My best experience of collaborative learning was actually the latest PBL-group work on how to create and sustain an internet course that promotes collaborative learning. In truth, it was not the actual contents but the format of the presentation that was the best experience. We used Prezi, which I had tried before but did not continue with because it took a lot of time and did add anything substantial to a presentation, I thought. This time however we worked on a joint Prezi and none of us were an expert on it. So we figured it out together, worked on different parts, the same parts, discussed and put together the best paths in the presentation and we laughed a lot ? and finally we were quite happy with how it turned out. I think we couldn’t have done this in earlier PBL-group works, because it is now we are beginning to feel comfortable together which supports a creative and collaborative way of working. We have arrived at a sense of community (Garrison, 2006).

In my online courses I have tried to get students to learn together, i.e. to discuss and build knowledge in webinars. This has not worked out so well. Students have been hesitant to reveal their “weaknesses”, as (I think) they have perceived it.
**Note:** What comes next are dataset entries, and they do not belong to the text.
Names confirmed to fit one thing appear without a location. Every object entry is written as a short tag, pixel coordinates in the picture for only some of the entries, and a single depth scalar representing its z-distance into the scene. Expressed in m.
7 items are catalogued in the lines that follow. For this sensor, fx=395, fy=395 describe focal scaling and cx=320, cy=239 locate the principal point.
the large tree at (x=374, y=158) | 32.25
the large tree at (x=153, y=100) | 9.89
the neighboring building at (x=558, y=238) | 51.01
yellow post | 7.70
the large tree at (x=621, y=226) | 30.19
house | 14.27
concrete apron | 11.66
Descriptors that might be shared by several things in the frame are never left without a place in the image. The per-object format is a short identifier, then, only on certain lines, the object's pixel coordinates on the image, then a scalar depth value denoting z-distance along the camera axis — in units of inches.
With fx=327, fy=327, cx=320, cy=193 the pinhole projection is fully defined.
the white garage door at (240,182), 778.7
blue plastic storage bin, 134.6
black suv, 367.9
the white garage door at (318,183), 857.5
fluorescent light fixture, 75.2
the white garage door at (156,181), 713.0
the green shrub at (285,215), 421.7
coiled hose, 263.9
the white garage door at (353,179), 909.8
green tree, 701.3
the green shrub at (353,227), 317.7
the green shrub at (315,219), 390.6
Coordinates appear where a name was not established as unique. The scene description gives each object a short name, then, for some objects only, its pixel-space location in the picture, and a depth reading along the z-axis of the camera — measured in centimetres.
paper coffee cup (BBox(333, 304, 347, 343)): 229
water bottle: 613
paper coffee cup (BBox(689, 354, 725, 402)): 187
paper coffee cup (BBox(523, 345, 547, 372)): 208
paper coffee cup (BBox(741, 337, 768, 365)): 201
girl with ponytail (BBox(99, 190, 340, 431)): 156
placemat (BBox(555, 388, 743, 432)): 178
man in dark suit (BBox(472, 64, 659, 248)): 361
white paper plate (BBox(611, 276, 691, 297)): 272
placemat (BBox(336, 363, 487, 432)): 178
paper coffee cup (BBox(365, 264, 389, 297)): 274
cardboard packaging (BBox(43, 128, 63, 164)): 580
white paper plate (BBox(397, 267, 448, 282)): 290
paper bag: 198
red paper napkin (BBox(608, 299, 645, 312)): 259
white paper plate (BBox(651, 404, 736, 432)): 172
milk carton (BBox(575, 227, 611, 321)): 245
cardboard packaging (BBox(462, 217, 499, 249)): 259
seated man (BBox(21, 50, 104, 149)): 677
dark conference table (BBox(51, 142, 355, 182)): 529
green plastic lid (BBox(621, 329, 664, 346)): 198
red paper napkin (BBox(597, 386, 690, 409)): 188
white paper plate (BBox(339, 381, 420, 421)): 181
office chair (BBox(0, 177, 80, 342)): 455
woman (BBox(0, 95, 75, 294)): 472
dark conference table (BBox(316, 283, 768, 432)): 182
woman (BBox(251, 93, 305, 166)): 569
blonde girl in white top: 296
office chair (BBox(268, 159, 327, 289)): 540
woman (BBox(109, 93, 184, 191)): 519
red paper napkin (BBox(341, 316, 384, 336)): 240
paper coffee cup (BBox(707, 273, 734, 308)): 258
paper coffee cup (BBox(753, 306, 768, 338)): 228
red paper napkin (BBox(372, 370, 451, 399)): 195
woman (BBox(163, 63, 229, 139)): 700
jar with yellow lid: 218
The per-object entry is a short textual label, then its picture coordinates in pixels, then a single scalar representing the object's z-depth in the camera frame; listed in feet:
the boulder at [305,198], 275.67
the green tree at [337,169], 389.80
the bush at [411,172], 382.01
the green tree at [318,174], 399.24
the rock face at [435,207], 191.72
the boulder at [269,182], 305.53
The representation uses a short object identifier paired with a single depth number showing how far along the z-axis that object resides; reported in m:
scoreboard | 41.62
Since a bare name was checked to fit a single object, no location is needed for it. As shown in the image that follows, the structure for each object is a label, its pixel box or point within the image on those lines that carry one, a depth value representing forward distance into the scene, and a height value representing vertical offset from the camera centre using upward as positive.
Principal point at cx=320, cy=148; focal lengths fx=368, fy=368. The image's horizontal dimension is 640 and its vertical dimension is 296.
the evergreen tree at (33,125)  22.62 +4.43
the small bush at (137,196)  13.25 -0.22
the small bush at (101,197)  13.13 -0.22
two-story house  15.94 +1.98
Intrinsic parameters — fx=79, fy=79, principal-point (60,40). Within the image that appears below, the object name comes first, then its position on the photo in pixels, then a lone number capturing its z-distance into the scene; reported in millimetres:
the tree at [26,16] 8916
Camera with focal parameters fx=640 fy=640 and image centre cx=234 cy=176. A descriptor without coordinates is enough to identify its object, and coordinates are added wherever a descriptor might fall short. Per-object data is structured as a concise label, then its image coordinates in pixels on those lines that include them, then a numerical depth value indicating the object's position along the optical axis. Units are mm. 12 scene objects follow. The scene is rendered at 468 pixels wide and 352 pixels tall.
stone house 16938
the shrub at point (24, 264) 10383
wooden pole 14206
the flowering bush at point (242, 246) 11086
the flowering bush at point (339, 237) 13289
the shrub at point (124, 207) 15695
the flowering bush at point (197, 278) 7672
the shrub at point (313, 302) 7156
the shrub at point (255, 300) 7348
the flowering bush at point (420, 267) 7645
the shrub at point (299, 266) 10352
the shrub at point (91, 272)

I would have liked to hear: “I did not get this – anyone else who has thoughts on this x subject/problem?” or “This is awesome! I really got it now, listen to this!”. Instead the seminars were polite and students were reading aloud what they had written in assignments and not really turning problems into interesting discussions. A big mistake was that I had not structured the course well enough so that the students got to know each other, had social interactions online and felt secure in smaller study groups. Garrison (2006) points out the importance of establishing a climate that will create a community of inquiry. He recommends e.g. a special forum for students to introduce themselves with the possibility to add some personal information and preferably with a photo. I actually did this in all courses but I think I have to take this to another level. Feeling secure and comfortable with teachers, other students and the learning environment is really important for collaborative learning! The last few years I have abandoned webinars and I let the students discuss in a discussion forum instead (where they have to make a minimum of two postings for each topic). This has made them interact in a much better way and if I detect that someone is on the wrong track in these discussions…… I wait! Because if I don’t interfere other students will soon question and discuss this issue and – voilá! – they are back on track again. So what I will do in the future is I will add webinars but not take away the discussion forums. I will also not count on a lot of participation from students during webinars but maybe in breakout rooms, when I as a teacher am not present. My expectations from this are mainly that they will get to know each other better. Further, I would like to introduce at least one collaborative task where students have to create something together to support collaborative learning (Brindley, Walti & Blaschke, 2009). Maybe a Prezi?

Jane E. Brindley, J.E., Walti, C., Blaschke, L.M. (2009) Creating
Effective Collaborative Learning Groups in an Online Environment. International Review of Research in Open and
Distance Learning
Vol. 10 (3), pp 1-18.

Garrison, D. (2006). Online collaboration principles. Journal of Asynchronous Learning Networks.